No one is crying over these changes, but employees say the new look is part of a broader cost-saving effort that may affect their livelihoods. Compared with many bookstores, the Strand has long been seen as a good place to work: employees belong to a union, the United Auto Workers, and receive health insurance, paid vacations and higher-than-average wages. But their contract ran out in August, and the union is still negotiating with management over a new one.

As the negotiations have dragged on, union leaders have been trying to build solidarity among the 150 rank-and-file workers who would be affected by the changes.

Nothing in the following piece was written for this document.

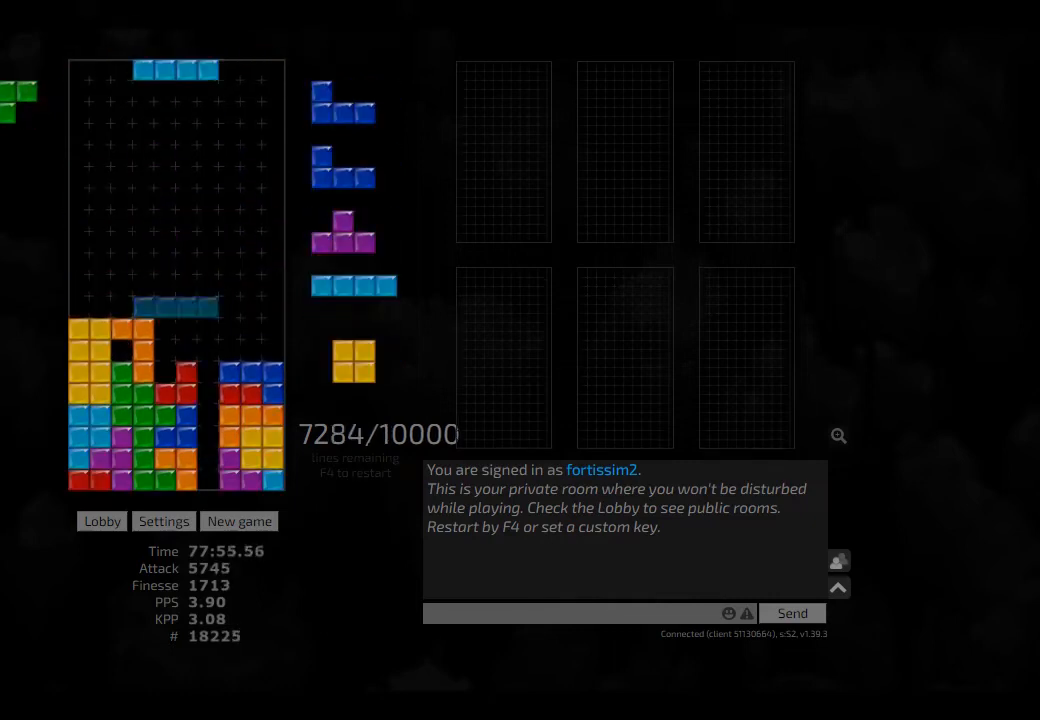
{"keys": ["ccw", "right"], "events": [[42, "cw", "down"], [42, "right", "down"], [84, "cw", "up"], [84, "hd", "up"], [84, "right", "up"], [167, "hd", "down"], [250, "right", "down"], [292, "hd", "up"], [375, "hd", "down"], [417, "ccw", "down"], [500, "hd", "up"]]}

They've printed up message buttons ("Unite!"), reached out to activists involved with the Occupy movement and circulated a petition asking workers whether they'd be willing to make concessions.

According to Cyrus Kleege, a 7-year employee and a union representative, the workers have loudly replied in the negative.

"People are pretty loathe to give anything up right now," he said.

Kleege, 32, was sitting on a bench in Union Square on his lunch break, smoking a hand-rolled cigarette and wearing a grey cap that made him look a bit like someone from the union's glory days. He said he earns $14.35 an hour and thinks that's a pretty good deal, but that's just the point, he said: He likes his job and wants to keep it that way. So he's not about stand idly by while the management takes back personal days and sick days and establishes a two-tier wage system in which new hires will receive lower wages and fewer benefits.

Eddie Sutton, a manager, said that the business about the two-tier system wasn't true, but he didn't deny that sick days and personal days were on the line.

"It's a very difficult economy," he said, "and inside of that economy books or bookstores are under very special challenges." He cited the growth of the electronic book market and the death of the Borders chain last summer. "We're struggling to stay afloat," he said. "Everything that we do is with that one goal in mind, to remain in business."

The situation at the Strand isn't the most dire labor story around, but in an odd way, that's arguably what makes it meaningful. The workers aren't really fighting to get by, but they are fighting back, demonstrating a growing awareness of the importance of working class solidarity. According to Kleege, employees are much more interested in union issues now than they were when they negotiated the old contract several years ago. He credited this to both the bad economy and the impact of the Occupy movement and the 2011 Wisconsin protests. "I believe that the whole working class can organize for their own interests collectively," he said. "There are healthy signs."

Kleege can talk about such things with some authority. He's writing a book himself, a historical novel set in the mining region of Pennsylvania where he is from. It opens with the anthracite coal strike of 1902. When he comes across shoppers at the Strand who are interested in learning more about the history of labor struggles, he recommends "There Is Power in a Union," by Philip Dray. But he also suggests that there's no research like experience.

"People who think that unions are obsolete," he said, "maybe just haven't had the experience in their own life that they really change the dynamic between the people who are paid profit and people who are just working for an hourly wage."